### Exercise aim
Every line of the data needs to be returned exactly.

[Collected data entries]
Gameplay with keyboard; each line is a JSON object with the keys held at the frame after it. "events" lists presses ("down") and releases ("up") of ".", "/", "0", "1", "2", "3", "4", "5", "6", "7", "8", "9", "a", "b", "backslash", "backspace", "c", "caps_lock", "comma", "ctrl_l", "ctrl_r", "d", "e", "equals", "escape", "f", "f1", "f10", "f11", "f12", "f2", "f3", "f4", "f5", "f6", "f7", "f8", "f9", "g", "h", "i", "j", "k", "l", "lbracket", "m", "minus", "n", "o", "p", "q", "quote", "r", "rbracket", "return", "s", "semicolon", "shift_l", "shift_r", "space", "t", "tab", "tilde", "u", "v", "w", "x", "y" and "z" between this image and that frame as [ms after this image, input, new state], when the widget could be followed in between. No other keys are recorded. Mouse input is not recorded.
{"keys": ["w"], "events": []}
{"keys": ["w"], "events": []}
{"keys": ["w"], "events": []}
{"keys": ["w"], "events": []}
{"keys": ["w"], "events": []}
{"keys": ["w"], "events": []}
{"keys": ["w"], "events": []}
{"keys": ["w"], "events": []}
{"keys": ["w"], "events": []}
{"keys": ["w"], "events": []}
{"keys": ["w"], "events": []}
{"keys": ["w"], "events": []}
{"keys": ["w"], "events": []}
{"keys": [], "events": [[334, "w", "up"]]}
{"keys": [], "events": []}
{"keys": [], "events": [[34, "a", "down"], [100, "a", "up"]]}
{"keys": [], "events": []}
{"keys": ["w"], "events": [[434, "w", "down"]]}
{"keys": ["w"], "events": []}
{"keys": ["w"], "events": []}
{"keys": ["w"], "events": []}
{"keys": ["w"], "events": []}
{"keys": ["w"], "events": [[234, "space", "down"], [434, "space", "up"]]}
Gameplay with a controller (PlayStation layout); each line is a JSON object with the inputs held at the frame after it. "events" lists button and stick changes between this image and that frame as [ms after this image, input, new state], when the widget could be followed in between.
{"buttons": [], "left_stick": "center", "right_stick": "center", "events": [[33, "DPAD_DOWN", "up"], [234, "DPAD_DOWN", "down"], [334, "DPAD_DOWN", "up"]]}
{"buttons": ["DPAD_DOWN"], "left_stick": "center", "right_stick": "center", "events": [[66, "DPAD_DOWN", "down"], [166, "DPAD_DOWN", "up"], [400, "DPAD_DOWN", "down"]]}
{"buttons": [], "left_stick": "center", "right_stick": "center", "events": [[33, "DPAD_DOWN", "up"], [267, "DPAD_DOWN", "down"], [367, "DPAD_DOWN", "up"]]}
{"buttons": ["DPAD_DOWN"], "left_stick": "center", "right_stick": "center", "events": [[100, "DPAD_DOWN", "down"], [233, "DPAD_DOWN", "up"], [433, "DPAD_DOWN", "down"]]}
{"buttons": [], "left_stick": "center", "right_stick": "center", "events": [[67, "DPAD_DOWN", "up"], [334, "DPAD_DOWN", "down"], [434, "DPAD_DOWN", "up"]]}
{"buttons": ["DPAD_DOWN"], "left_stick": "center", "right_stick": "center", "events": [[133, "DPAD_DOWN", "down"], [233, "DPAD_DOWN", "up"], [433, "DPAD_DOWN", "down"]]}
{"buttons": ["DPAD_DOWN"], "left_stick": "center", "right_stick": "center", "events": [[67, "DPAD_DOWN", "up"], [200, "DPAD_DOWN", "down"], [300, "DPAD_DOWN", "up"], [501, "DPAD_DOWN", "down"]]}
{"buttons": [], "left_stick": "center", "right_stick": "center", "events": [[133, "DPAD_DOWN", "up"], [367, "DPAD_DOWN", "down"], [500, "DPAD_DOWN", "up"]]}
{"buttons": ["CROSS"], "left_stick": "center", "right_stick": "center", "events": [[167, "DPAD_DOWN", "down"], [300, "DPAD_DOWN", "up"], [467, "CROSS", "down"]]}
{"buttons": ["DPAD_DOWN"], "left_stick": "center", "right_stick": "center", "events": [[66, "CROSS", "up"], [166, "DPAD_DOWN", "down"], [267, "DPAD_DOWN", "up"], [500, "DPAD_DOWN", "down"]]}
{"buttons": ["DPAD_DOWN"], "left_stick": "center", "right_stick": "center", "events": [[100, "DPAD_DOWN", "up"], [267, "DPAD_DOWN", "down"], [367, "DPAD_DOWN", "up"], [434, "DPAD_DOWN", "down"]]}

### Answer box
Gameplay with keyboard; each line is a JSON object with the keys held at the frame after it. "events" lists presses ("down") and releases ("up") of ".", "/", "0", "1", "2", "3", "4", "5", "6", "7", "8", "9", "a", "b", "backslash", "backspace", "c", "caps_lock", "comma", "ctrl_l", "ctrl_r", "d", "e", "equals", "escape", "f", "f1", "f10", "f11", "f12", "f2", "f3", "f4", "f5", "f6", "f7", "f8", "f9", "g", "h", "i", "j", "k", "l", "lbracket", "m", "minus", "n", "o", "p", "q", "quote", "r", "rbracket", "return", "s", "semicolon", "shift_l", "shift_r", "space", "t", "tab", "tilde", "u", "v", "w", "x", "y" and "z" between this image and that frame as [ms after this image, input, new state], when the widget could be followed in between. No other keys are recorded. Mouse input is not recorded.
{"keys": ["w"], "events": []}
{"keys": ["w"], "events": []}
{"keys": ["w"], "events": []}
{"keys": ["w"], "events": []}
{"keys": ["w"], "events": []}
{"keys": ["w"], "events": []}
{"keys": ["w"], "events": []}
{"keys": ["w"], "events": []}
{"keys": ["w"], "events": []}
{"keys": ["w"], "events": []}
{"keys": ["w"], "events": []}
{"keys": ["w"], "events": []}
{"keys": ["w"], "events": []}
{"keys": [], "events": [[334, "w", "up"]]}
{"keys": [], "events": []}
{"keys": [], "events": [[34, "a", "down"], [100, "a", "up"]]}
{"keys": [], "events": []}
{"keys": ["w"], "events": [[434, "w", "down"]]}
{"keys": ["w"], "events": []}
{"keys": ["w"], "events": []}
{"keys": ["w"], "events": []}
{"keys": ["w"], "events": []}
{"keys": ["w"], "events": [[234, "space", "down"], [434, "space", "up"]]}
Gameplay with a controller (PlayStation layout); each line is a JSON object with the inputs held at the frame after it. "events" lists button and stick changes between this image and that frame as [ms after this image, input, new state], when the widget could be followed in between.
{"buttons": [], "left_stick": "center", "right_stick": "center", "events": [[33, "DPAD_DOWN", "up"], [234, "DPAD_DOWN", "down"], [334, "DPAD_DOWN", "up"]]}
{"buttons": ["DPAD_DOWN"], "left_stick": "center", "right_stick": "center", "events": [[66, "DPAD_DOWN", "down"], [166, "DPAD_DOWN", "up"], [400, "DPAD_DOWN", "down"]]}
{"buttons": [], "left_stick": "center", "right_stick": "center", "events": [[33, "DPAD_DOWN", "up"], [267, "DPAD_DOWN", "down"], [367, "DPAD_DOWN", "up"]]}
{"buttons": ["DPAD_DOWN"], "left_stick": "center", "right_stick": "center", "events": [[100, "DPAD_DOWN", "down"], [233, "DPAD_DOWN", "up"], [433, "DPAD_DOWN", "down"]]}
{"buttons": [], "left_stick": "center", "right_stick": "center", "events": [[67, "DPAD_DOWN", "up"], [334, "DPAD_DOWN", "down"], [434, "DPAD_DOWN", "up"]]}
{"buttons": ["DPAD_DOWN"], "left_stick": "center", "right_stick": "center", "events": [[133, "DPAD_DOWN", "down"], [233, "DPAD_DOWN", "up"], [433, "DPAD_DOWN", "down"]]}
{"buttons": ["DPAD_DOWN"], "left_stick": "center", "right_stick": "center", "events": [[67, "DPAD_DOWN", "up"], [200, "DPAD_DOWN", "down"], [300, "DPAD_DOWN", "up"], [501, "DPAD_DOWN", "down"]]}
{"buttons": [], "left_stick": "center", "right_stick": "center", "events": [[133, "DPAD_DOWN", "up"], [367, "DPAD_DOWN", "down"], [500, "DPAD_DOWN", "up"]]}
{"buttons": ["CROSS"], "left_stick": "center", "right_stick": "center", "events": [[167, "DPAD_DOWN", "down"], [300, "DPAD_DOWN", "up"], [467, "CROSS", "down"]]}
{"buttons": ["DPAD_DOWN"], "left_stick": "center", "right_stick": "center", "events": [[66, "CROSS", "up"], [166, "DPAD_DOWN", "down"], [267, "DPAD_DOWN", "up"], [500, "DPAD_DOWN", "down"]]}
{"buttons": ["DPAD_DOWN"], "left_stick": "center", "right_stick": "center", "events": [[100, "DPAD_DOWN", "up"], [267, "DPAD_DOWN", "down"], [367, "DPAD_DOWN", "up"], [434, "DPAD_DOWN", "down"]]}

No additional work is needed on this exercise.